On the Internet, every day, thousands of anonymous comments are left. Trolls and pseudonyms, all mixed up in a giant stew of anonymity, hiding behind a false name and a false face.

Sometimes, one of those comments is left on a blog of mine and oooof, goes the wind out of my sails, because accusatory comments are unpleasant, at best. Usually, anons cover their tracks well enough, but sometimes, an IP address is left unblocked and there is a virtual paper trail left to follow.

This is what happened to me a little while ago. I followed a virtual paper trail and found my anonymous commenter in a place where they really weren’t anonymous at all. I screenshotted the evidence and spent three days, riding the high of “I worked out who you are” before crashing back down to earth because, “I worked out who you are”.

It’s never nice discovering who dislikes you enough to say unpleasant things, hiding behind an assumed name and a veil of pseudo-anonymity.

**

I’m a nice person. I’m kind to animals, I smile at strangers. I offer to help people when they drop the contents of their purse on the supermarket floor and I will willingly give support to someone who needs it.

I genuinely like people. I like hearing your stories and listening to your experiences.

I am a good person.

I also tell the truth, stand up for myself when I think things are unfair and refuse to stay silent if I think something is a problem.

Being kind and being strong, these are not mutually exclusive things – however, being truthful on the Internet, being strong and standing up and saying there is a problem – this is not what people want you to do.

No, it seems that people want happy happy joy joy and silently whispered conversations.

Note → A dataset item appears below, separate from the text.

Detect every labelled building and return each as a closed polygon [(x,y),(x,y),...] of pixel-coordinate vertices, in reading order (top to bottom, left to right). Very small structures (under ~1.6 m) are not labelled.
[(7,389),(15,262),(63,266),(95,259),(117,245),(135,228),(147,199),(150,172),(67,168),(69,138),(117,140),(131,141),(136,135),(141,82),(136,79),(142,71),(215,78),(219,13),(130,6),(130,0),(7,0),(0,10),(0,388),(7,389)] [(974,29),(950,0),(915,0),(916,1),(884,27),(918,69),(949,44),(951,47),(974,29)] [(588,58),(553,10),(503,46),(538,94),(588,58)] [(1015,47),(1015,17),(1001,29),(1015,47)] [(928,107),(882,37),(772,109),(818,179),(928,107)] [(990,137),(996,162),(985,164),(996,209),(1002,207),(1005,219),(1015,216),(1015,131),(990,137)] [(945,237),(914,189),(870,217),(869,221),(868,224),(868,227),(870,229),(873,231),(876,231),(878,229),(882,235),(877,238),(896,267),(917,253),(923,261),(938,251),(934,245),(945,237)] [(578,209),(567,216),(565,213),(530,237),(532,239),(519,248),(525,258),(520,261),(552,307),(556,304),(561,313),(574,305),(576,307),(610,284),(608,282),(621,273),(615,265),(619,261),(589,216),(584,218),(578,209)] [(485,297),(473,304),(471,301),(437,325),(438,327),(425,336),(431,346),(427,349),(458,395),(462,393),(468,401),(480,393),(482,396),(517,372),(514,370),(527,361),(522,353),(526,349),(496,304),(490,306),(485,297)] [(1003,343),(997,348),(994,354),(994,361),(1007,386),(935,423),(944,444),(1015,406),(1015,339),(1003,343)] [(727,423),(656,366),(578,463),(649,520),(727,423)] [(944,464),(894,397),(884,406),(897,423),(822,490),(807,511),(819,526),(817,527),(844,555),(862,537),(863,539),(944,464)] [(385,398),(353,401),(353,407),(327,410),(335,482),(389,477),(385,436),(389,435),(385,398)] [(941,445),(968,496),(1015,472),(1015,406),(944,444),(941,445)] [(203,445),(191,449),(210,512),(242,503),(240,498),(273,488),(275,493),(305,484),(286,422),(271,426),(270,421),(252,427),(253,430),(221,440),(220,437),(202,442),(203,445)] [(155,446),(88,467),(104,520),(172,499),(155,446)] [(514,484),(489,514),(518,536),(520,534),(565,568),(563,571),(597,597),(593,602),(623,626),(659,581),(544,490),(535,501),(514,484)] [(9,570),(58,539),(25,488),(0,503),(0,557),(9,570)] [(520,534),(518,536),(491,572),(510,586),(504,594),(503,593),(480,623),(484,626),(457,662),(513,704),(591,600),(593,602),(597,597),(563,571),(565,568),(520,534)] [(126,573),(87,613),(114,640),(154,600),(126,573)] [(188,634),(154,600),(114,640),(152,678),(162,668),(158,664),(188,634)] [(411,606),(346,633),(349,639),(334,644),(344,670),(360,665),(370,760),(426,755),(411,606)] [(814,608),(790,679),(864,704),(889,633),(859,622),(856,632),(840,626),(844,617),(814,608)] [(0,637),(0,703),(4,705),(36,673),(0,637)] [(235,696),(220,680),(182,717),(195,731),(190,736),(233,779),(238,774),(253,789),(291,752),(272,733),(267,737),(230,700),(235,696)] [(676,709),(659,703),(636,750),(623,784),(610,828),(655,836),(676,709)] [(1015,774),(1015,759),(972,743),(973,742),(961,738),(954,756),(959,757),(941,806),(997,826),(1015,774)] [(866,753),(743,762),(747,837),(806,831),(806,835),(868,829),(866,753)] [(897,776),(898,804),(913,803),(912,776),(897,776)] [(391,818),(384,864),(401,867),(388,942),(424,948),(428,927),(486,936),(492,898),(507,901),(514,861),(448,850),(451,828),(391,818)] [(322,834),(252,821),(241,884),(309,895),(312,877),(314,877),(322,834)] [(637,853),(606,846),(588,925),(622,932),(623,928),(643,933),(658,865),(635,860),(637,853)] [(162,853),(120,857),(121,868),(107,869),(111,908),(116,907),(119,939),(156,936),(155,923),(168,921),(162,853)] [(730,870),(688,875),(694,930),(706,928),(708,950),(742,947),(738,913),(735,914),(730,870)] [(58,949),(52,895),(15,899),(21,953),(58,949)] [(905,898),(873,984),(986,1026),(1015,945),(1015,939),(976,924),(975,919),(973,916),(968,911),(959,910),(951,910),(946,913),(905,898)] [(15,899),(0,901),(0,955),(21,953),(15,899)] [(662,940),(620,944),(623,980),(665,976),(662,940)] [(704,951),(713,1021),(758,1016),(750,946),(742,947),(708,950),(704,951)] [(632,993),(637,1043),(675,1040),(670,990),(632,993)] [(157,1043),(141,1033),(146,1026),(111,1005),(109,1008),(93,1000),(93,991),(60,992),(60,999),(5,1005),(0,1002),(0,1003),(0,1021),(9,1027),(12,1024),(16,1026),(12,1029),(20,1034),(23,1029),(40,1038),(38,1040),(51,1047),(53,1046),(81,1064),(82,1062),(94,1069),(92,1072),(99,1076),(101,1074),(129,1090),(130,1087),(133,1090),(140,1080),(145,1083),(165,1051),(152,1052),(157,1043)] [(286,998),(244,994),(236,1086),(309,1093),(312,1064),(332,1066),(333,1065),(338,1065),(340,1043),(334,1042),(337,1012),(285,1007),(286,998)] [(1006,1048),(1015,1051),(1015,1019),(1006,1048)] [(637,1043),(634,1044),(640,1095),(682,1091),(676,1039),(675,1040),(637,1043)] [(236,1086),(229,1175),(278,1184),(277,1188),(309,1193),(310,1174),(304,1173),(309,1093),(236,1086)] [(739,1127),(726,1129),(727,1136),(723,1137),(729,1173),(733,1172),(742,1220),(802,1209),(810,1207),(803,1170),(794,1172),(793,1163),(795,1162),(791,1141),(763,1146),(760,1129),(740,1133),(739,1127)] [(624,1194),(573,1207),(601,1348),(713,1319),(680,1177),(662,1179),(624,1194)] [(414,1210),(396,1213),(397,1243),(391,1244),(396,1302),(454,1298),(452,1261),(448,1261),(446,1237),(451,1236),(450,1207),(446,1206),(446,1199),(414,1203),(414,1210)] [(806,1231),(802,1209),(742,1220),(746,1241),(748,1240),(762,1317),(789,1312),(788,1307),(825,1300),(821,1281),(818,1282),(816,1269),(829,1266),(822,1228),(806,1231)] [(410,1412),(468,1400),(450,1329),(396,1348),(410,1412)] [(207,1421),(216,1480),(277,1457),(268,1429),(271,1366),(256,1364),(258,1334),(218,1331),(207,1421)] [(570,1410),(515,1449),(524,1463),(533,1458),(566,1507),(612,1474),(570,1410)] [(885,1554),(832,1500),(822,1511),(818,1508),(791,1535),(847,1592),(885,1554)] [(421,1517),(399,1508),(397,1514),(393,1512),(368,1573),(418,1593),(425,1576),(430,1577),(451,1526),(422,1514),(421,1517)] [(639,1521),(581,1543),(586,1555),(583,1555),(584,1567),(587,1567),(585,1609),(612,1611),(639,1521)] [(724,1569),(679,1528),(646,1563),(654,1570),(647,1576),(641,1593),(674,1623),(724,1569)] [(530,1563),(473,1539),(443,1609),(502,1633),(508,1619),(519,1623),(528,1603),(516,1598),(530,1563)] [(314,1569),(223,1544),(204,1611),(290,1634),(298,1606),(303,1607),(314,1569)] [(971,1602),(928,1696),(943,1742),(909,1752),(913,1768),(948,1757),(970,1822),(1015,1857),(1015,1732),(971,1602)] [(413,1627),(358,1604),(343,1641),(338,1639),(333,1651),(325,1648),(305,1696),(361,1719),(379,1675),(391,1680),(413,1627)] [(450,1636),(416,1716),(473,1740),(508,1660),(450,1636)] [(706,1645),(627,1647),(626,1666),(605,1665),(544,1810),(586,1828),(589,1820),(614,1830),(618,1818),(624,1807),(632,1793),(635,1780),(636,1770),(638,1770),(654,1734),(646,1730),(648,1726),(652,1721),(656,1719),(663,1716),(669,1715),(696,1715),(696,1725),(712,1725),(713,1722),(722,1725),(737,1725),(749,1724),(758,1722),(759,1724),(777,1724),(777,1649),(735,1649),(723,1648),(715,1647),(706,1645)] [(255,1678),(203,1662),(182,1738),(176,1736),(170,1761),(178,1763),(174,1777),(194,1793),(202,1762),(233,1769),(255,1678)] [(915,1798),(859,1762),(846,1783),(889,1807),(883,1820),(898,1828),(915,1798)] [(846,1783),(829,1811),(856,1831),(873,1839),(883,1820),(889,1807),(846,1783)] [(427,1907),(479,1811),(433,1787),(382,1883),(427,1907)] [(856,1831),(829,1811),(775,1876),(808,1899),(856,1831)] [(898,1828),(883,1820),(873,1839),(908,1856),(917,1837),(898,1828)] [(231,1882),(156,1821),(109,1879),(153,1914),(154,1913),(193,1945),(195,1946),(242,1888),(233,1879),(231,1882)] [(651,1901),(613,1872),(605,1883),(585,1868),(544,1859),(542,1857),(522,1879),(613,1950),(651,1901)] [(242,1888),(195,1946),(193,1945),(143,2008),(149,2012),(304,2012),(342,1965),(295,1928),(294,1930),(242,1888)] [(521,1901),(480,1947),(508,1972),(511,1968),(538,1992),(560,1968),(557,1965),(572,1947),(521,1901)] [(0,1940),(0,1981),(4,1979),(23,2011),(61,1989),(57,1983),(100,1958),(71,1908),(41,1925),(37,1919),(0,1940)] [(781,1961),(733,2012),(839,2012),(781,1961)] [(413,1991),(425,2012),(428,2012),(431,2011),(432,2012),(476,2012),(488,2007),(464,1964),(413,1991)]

They don’t want to know what I truly think.

Taylor Mali said: I implore you. I entreat you. I challenge you. To speak with conviction. To say what you believe in, in a manner that bespeaks the determination with which you believe it.

[vimeo source]

Those words have stuck with me. I have the courage to own my own convictions. To stand behind my words and to say what I feel, when I feel it.

And I would like to not be ostracised for daring to have an opinion.

Because from where I stand, that’s what it feels like.